I too am very over this. The intense restriction is unbearably uncomfortable and it's having me obsess about the things that I cannot have. It feels pretty awful. I like Paleo, and I liked how I went Paleo in October, which was mostly Paleo with wine here and there, with dairy here and there, with a bite of ice cream here and there. I was like 80% Paleo. Now I'm 100% and I'm grumpy. I will say that when I did it last time, I felt the benefits, now, I feel no benefits. I feel stressed and resentful. And not only that, I've had things go on in my body that didn't really happen before. Such as increased eczema, painful cystic acne on my face and body and now pinkeye! In 36 years, I've never had pinkeye and now I have pinkeye. It's fucking awful. And my PMS is crappy right now. I've never been this moody with PMS, I usually don't even know I'm getting my period till I get it.

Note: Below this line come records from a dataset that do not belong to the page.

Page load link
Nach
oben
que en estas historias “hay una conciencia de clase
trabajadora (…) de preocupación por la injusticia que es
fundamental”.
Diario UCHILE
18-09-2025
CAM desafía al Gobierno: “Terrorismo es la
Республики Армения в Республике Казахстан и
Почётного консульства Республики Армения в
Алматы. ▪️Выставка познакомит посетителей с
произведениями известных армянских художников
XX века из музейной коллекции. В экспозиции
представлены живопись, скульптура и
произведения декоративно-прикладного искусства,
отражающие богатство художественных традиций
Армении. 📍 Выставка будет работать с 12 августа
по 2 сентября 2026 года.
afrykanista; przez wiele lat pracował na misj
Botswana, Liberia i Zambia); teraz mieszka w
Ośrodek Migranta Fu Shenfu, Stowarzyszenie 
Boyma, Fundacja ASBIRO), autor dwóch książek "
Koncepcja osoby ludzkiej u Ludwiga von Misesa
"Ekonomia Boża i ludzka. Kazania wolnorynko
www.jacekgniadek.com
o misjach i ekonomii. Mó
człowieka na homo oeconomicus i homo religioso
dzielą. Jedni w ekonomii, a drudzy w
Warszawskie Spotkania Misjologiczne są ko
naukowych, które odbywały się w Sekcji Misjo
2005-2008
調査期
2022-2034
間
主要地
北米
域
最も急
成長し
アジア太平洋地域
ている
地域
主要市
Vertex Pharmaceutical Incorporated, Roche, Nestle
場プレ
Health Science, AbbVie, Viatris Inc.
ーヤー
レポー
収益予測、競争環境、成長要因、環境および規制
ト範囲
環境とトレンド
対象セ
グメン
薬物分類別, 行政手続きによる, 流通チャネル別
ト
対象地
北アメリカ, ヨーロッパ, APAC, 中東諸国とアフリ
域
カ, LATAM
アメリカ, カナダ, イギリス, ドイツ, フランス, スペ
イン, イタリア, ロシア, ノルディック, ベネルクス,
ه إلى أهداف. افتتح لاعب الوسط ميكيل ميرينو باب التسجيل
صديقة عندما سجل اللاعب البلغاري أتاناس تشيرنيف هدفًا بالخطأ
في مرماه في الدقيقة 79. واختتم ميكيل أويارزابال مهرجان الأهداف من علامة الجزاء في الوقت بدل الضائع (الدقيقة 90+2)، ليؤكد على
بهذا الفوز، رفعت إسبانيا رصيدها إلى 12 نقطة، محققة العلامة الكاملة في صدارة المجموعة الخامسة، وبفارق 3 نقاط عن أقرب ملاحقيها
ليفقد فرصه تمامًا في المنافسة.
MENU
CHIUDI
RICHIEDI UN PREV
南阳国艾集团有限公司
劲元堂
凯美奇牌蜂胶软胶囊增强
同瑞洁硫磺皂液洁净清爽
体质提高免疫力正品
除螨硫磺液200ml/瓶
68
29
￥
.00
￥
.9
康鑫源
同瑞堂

I'm eating way too much fruit and it's messing with my body intensely. I'm dizzy and hungry a lot.
But there are a few things that I do like about this 30 day experiment, namely the awesome poops that I'm producing each morning. The other thing is the not drinking thing which I'm really liking. I like not drinking wine with dinner, it helps my sleep and my waking, it also helps me to feel more productive and I also really like being out and not drinking. It feels liberating in a way, I'm more able to focus on my conversations with people, which I definitely can't when I'm drinking. So I think that I will try and continue that. My nails are breaking and peeling, so that's not good either. I don't know exactly why this is. But generally, despite all the claims that 30 days of Paleo will change your life, I don't feel better at all. In fact, I feel worse. I think that it might be for people who have a very poor diet to begin with, but that's not the case for me.
Anyway, I'm grumpy in general today. My eye hurts, I'm tired, I'm sick, I'm staying home in bed all day. lame.